Agressions sexuelles et viols

Largement sous-déclarées, elles peuvent être commises par des adultes (enseignants, personnels, intervenants) ou par d'autres élèves, notamment des mineurs agresseurs.

Formes principales

  • Attouchements, caresses forcées
  • Exhibitions, contraintes à des actes sexuels
  • Viols dans les locaux scolaires ou en sortie
  • Harcèlement sexuel, propos à connotation sexuelle
  • Diffusion d'images intimes sans consentement

Conséquences

Psychotraumatismes complexes, stress post-traumatique, conduites à risque, troubles de la sexualité, dépressions sévères.
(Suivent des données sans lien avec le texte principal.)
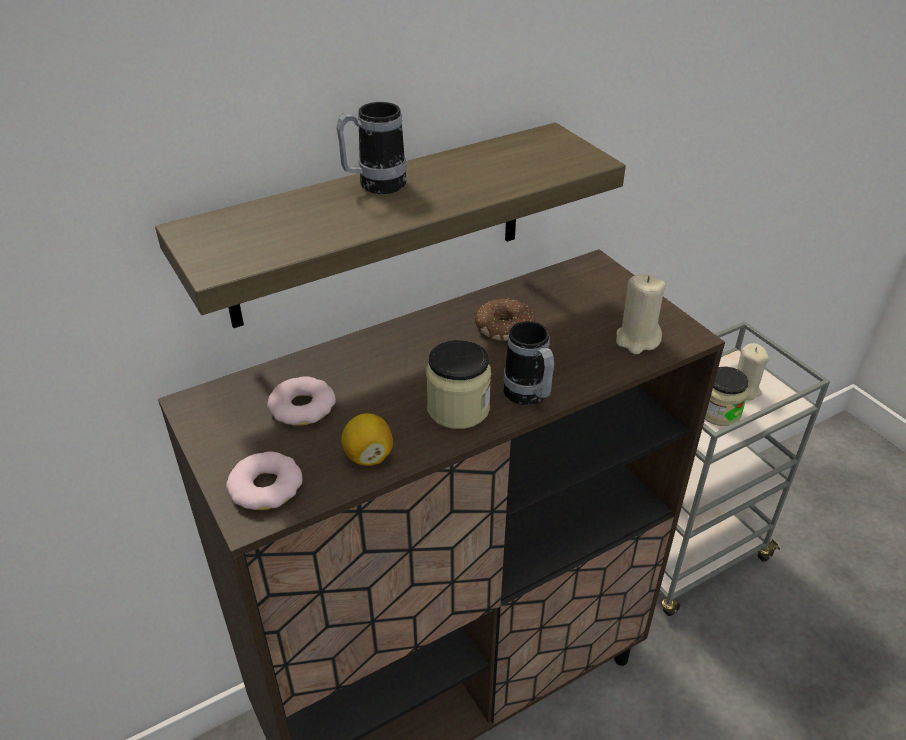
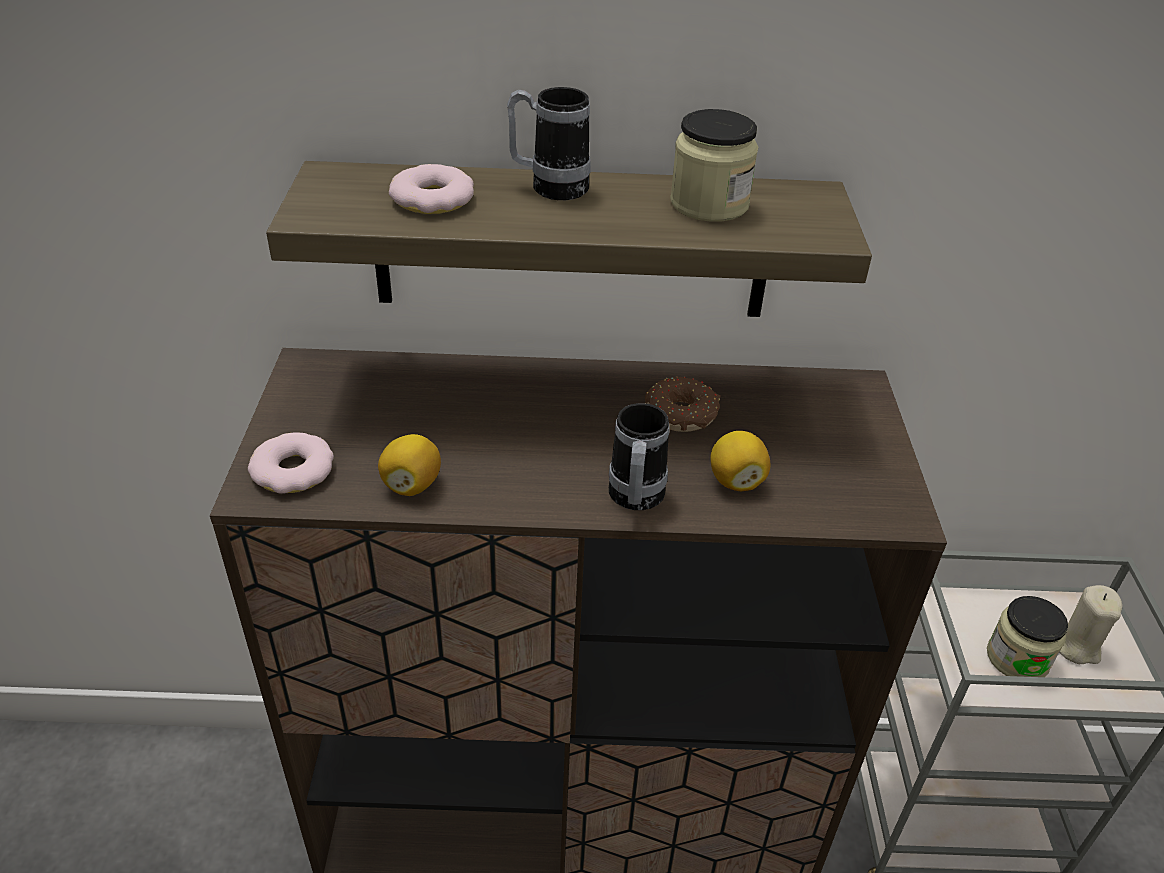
camera: 30 degrees right, 0 degrees up
donut [267,376,336,426] -> donut moved to [389,164,474,214]
jar [426,340,491,429] -> jar moved to [670,109,758,222]
beige candle [616,274,666,354] -> none
none -> lemon [711,431,770,491]

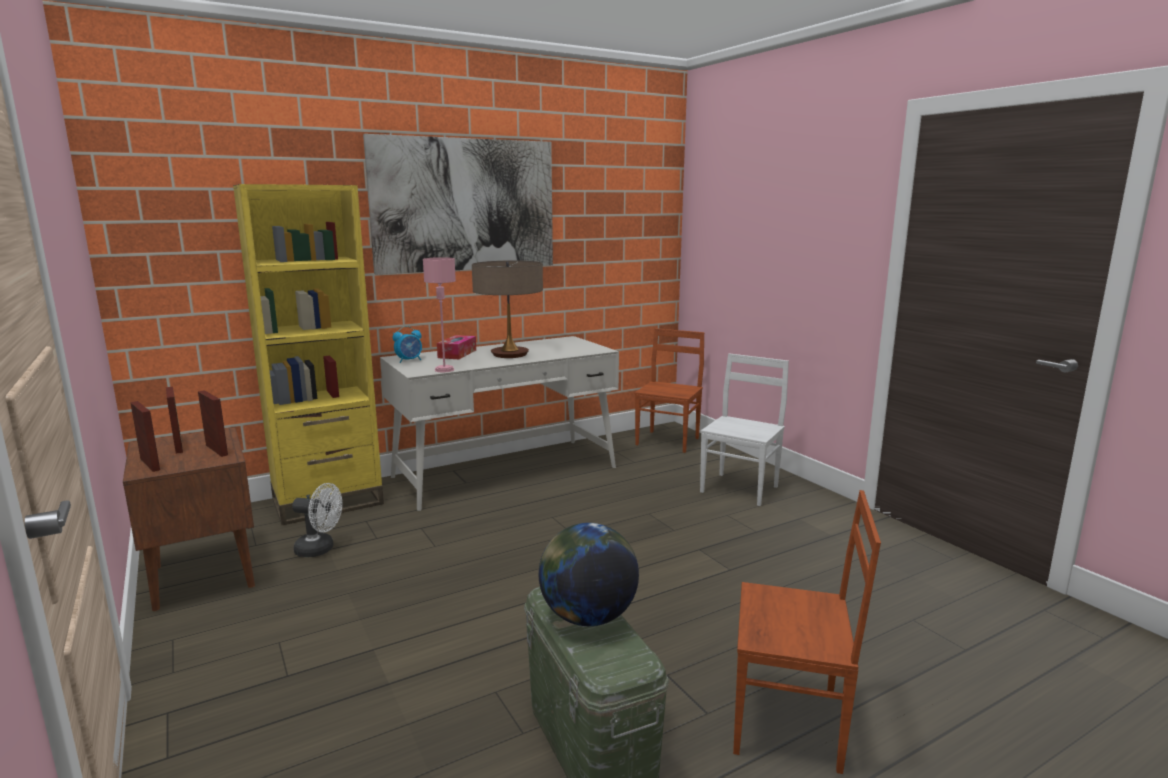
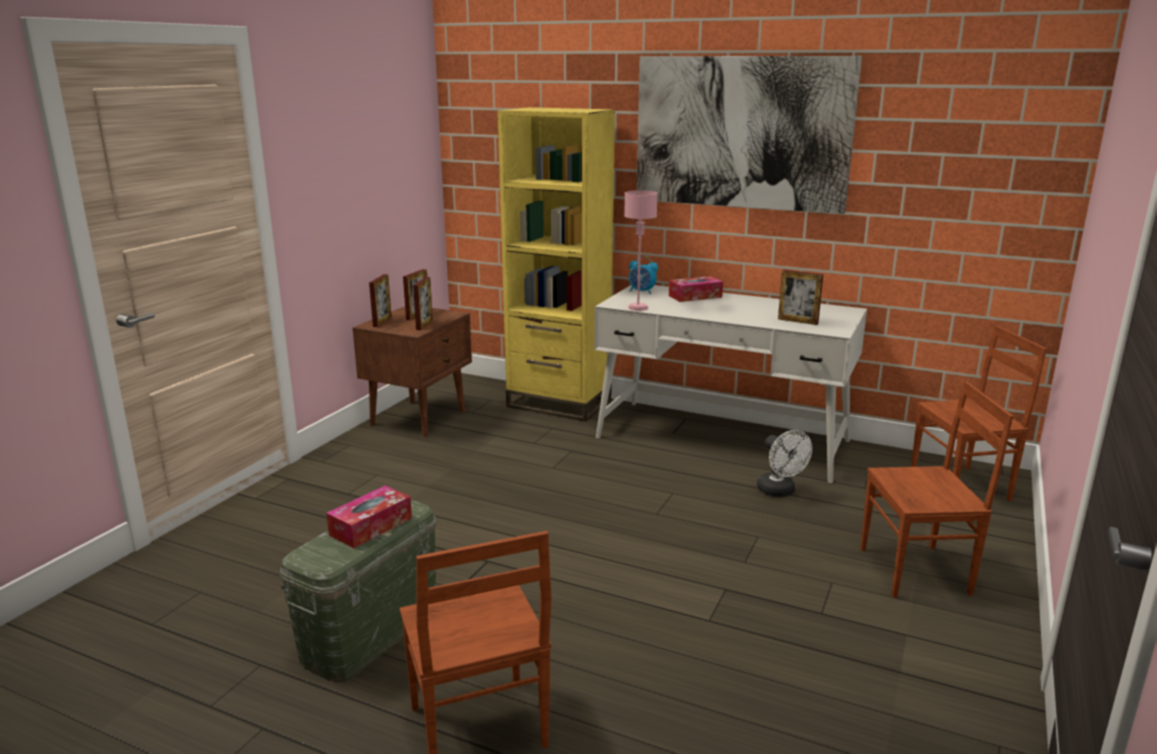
camera: 55 degrees right, 5 degrees up
white fan [292,483,342,557] -> white fan moved to [757,430,812,497]
table lamp [472,261,543,358] -> none
globe [539,523,639,626] -> tissue box [326,485,412,548]
white chair [700,353,789,506] -> brown chair [860,381,1013,598]
none -> picture frame [778,270,823,325]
Balançoires à bascule désertes dans une cour d'école, en noir et blanc
L'école devrait être un sanctuaire.

L'analyse

Pourquoi le système échoue à protéger les enfants

Les violences persistent moins par manque de moyens que par des défaillances systémiques qui font passer la protection de l'institution avant celle des enfants.

  1. 01

    L'omerta institutionnelle

    Les établissements craignent pour leur réputation. Signaler risquerait de ternir l'image de l'école, d'inquiéter les parents, d'attirer les médias. Cette logique de préservation conduit directions et équipes à minimiser, voire étouffer les témoignages d'enfants.

  2. 02

    Le manque de formation

    La majorité des personnels n'ont reçu aucune formation sur la détection des violences, les signaux psychotraumatiques ou les protocoles de signalement. Face à un enfant en détresse, beaucoup ne savent pas réagir.

  3. 03

    Des protocoles dissuasifs

    Les procédures de signalement sont lourdes, chronophages et exposent les signalants à des pressions hiérarchiques. Beaucoup renoncent, par crainte de représailles ou par découragement.

  4. 04

    L'absence de contrôles indépendants

    Les inspections sont rares et annoncées à l'avance ; elles portent sur le pédagogique et l'administratif, rarement sur la protection de l'enfance. Aucun organisme indépendant ne contrôle systématiquement la sécurité des élèves.

  5. 05

    Une culture du silence et du déni

    Pendant des décennies, la société a préféré ne pas voir. Les victimes qui osaient parler n'étaient pas crues ; les agresseurs bénéficiaient d'une impunité quasi totale. Cette culture commence à peine à se fissurer.

#MeTooEcole exige une refonte complète de ce système défaillant.

Ensemble

Aucune violence ne doit être tolérée. Aucune victime ne doit être abandonnée.